[Dataset entries]
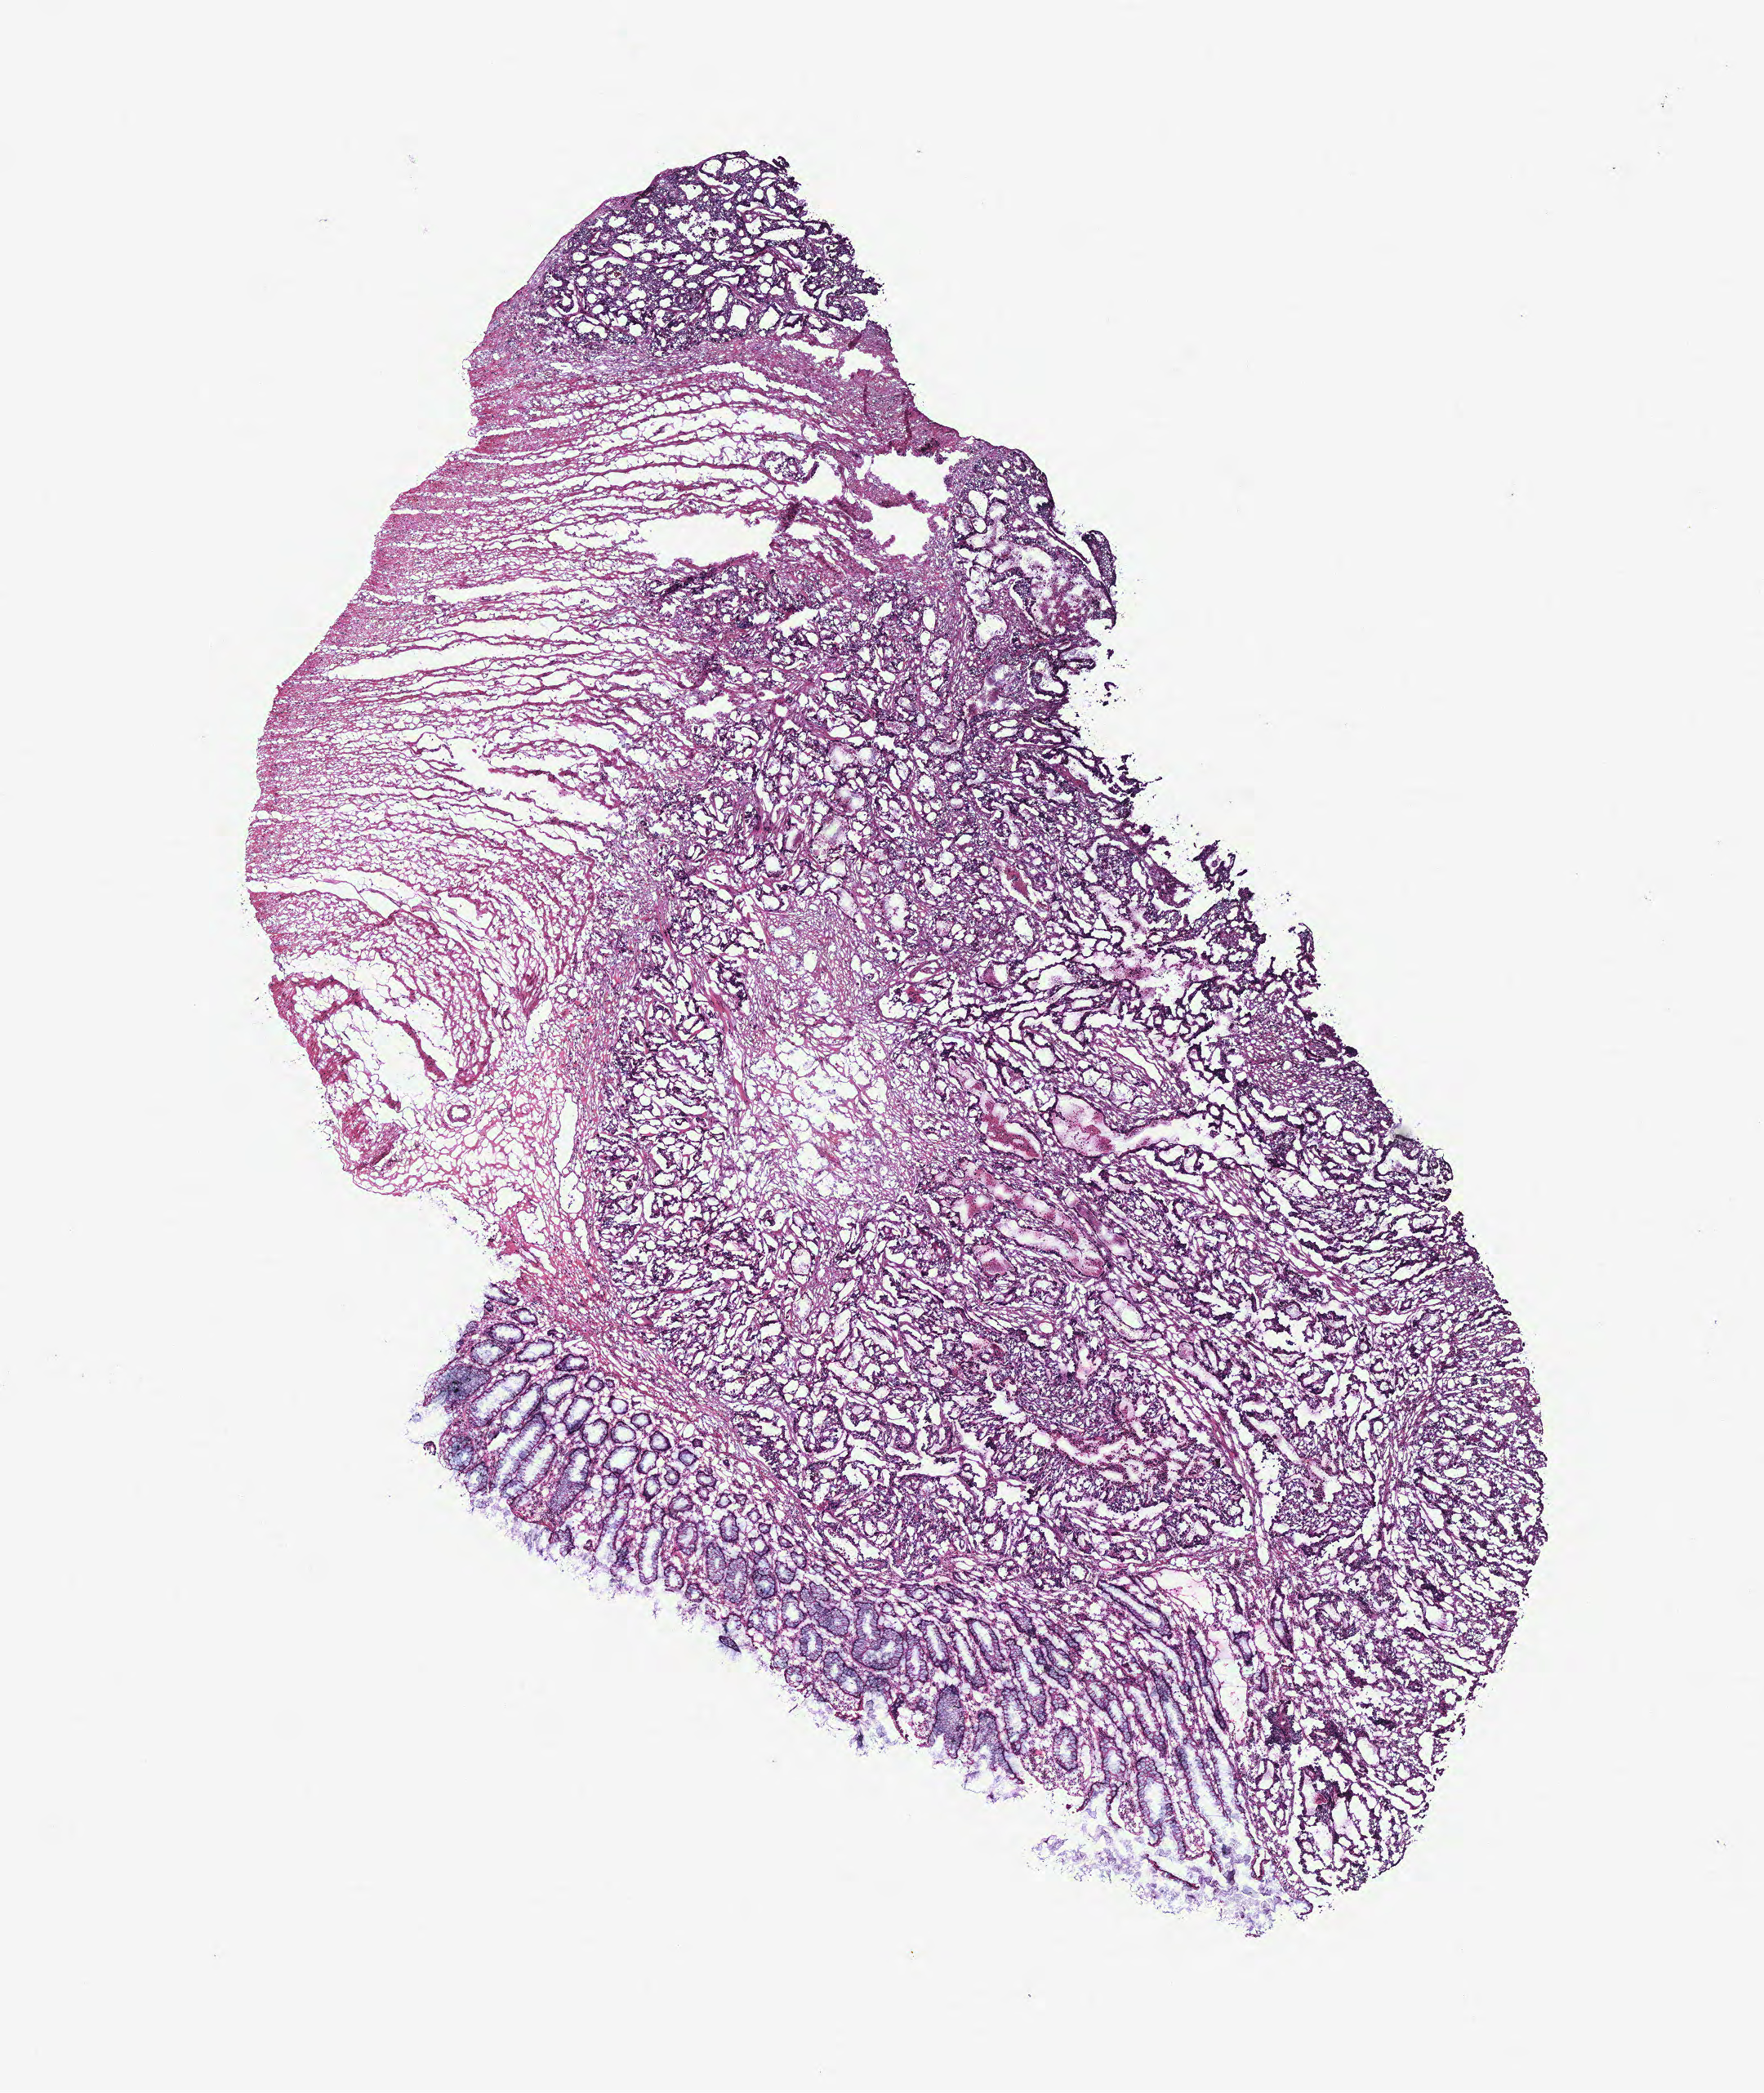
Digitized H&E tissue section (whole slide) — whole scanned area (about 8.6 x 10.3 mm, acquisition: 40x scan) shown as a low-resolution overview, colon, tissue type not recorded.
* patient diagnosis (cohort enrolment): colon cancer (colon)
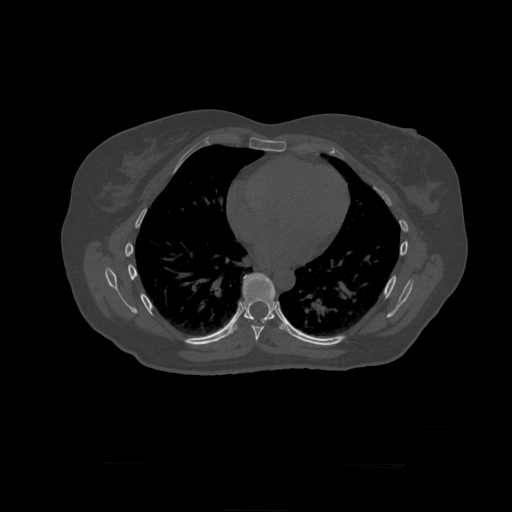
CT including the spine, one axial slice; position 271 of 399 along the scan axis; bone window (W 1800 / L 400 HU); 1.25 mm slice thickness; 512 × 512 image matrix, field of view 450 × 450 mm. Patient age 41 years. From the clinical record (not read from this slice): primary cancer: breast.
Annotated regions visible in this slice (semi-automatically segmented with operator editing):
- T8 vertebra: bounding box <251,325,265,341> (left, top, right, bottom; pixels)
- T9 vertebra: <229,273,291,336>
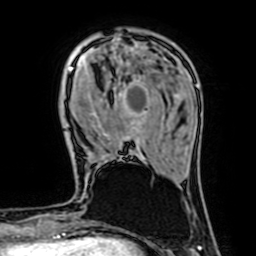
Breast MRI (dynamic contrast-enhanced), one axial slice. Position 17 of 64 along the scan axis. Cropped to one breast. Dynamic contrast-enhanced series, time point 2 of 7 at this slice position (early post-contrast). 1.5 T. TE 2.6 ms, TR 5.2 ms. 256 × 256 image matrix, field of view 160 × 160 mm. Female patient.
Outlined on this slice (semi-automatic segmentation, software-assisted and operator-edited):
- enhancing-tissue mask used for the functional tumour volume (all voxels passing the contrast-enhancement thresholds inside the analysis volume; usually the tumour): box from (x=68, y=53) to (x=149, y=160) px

▶ [THE PROBLEM]
Type the records out again in full, exactly, with each picture omitted.

▶ [YOUR SOLUTION]
Digitized H&E tissue section (whole slide) — whole scanned area (about 8.6 x 10.3 mm, acquisition: 40x scan) shown as a low-resolution overview, colon, tissue type not recorded.
* patient diagnosis (cohort enrolment): colon cancer (colon)
CT including the spine, one axial slice; position 271 of 399 along the scan axis; bone window (W 1800 / L 400 HU); 1.25 mm slice thickness; 512 × 512 image matrix, field of view 450 × 450 mm. Patient age 41 years. From the clinical record (not read from this slice): primary cancer: breast.
Annotated regions visible in this slice (semi-automatically segmented with operator editing):
- T8 vertebra: bounding box <251,325,265,341> (left, top, right, bottom; pixels)
- T9 vertebra: <229,273,291,336>
Breast MRI (dynamic contrast-enhanced), one axial slice. Position 17 of 64 along the scan axis. Cropped to one breast. Dynamic contrast-enhanced series, time point 2 of 7 at this slice position (early post-contrast). 1.5 T. TE 2.6 ms, TR 5.2 ms. 256 × 256 image matrix, field of view 160 × 160 mm. Female patient.
Outlined on this slice (semi-automatic segmentation, software-assisted and operator-edited):
- enhancing-tissue mask used for the functional tumour volume (all voxels passing the contrast-enhancement thresholds inside the analysis volume; usually the tumour): box from (x=68, y=53) to (x=149, y=160) px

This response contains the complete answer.